1. By clicking the disable button to LTFT and STFT is that sufficient or do we need to change values in order to disable them?

2. Should we reset LTFT before adjusting VE Map? or as this is disabled it doesn't matter?

3. When finished with VE Map is it better for Speed Density to not have LTFT enabled

4. Is there anyway of adding 1 bar speed density patch to an ecu that has not got the option in OS

5. We have had a Holden VX LS1 arrive that was mafless tuned and standard. We have now changed the intake, exhaust, cammed the motor and need to retune the car. Are you able to supply in dot format? the procedure that we need to undertake?

ie Turn off Fuel trims

set PE table to x figure

set up idle?

steady state tune by filling in AFR error graph and apply to VE

power run to confirm AFR

Timing by applying 2 degrees to entire map and run? watch for knock and adjust?

I "think" i have a handle on the process but just want to confirm before we start this on a daily basis

Hi Brock, I'll deal with your questions one by one.

1. I personally disable the trims as described in the course, however provided your trims are all showing zero in the scanner, then you know they are not influencing your fuelling.

2. As above, you want to ensure the LTFT (and STFT) are showing zero. If not then resetting the trim is an important step.

3. Whether or not you chose to leave the LTFT enabled is personal choice. I tend to disable it but I know plenty of tuners leave it enabled. My thoughts are that if we've done our job correctly then the ECU should be much less reliant on the fuel trims to maintain a stable AFR and this way the LTFT won't affect the open loop fuel delivery.

4. If your PCM has not got the 1 bar SD option then you can disable the MAF to force the PCM into SD only mode and then perform your tuning in the virtual VE tables.

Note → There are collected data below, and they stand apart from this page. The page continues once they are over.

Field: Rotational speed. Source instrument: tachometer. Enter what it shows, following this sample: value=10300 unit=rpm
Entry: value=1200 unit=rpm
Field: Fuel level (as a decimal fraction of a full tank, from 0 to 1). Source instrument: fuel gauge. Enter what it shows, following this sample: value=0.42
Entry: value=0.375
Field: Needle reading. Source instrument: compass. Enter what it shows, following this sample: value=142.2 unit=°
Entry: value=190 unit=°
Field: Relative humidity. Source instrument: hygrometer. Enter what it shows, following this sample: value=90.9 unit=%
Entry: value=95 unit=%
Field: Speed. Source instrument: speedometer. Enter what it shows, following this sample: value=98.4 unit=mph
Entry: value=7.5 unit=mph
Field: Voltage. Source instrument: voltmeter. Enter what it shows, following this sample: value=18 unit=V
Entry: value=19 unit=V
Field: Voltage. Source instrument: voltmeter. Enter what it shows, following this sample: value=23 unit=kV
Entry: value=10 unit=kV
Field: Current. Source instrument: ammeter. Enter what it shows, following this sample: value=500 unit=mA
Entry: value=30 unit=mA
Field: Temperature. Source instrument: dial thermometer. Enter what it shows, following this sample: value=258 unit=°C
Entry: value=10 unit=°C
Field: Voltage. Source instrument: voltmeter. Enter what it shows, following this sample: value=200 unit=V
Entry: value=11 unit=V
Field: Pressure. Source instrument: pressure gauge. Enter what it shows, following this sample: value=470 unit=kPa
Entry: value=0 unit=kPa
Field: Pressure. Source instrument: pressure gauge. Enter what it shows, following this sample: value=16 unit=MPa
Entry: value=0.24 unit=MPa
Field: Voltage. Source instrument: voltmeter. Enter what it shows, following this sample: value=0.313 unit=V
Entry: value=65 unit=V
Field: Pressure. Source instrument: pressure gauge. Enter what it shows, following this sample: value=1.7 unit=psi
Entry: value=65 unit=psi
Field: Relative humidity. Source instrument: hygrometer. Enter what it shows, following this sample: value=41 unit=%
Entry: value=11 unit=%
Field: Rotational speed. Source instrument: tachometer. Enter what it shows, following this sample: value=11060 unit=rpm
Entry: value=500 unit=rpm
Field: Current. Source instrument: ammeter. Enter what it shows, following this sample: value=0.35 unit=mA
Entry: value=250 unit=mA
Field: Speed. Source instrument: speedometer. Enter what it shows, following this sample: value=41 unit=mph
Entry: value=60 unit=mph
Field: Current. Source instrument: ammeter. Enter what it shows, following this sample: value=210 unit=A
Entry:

5. The procedure for tuning your cammed VX is really no different to any other combination and I'd recommend simply following the 6 step process. In particular you'll need to make some changes to the VE table based on the cam spec. You'll find a decent cam will reduce VE in the idle region up to perhaps 2500-3000 rpm. Above this point you'll need to increase the VE. You will also need to set the PE table to your desired open loop lambda targets so you can correctly tune the VE table. The biggest focus with a cammed LS is the idle. You'll need to increase the idle target (dependent on the cam size/overlap), and then you'll need to increase your base running airflow table to achieve a stable idle with no dipping/stalling.

Initially I'd start by setting the warm idle speed to perhaps 850 rpm and add 15% to the entire base running airflow table. Once you have the tune a little more dialled in you can set up a histogram and log the airflow values so that you can correctly fill in the base running airflow tables.

Once you get to performing ramp runs you can add timing as you've mentioned above while monitoring for knock. Let us know if you have further questions.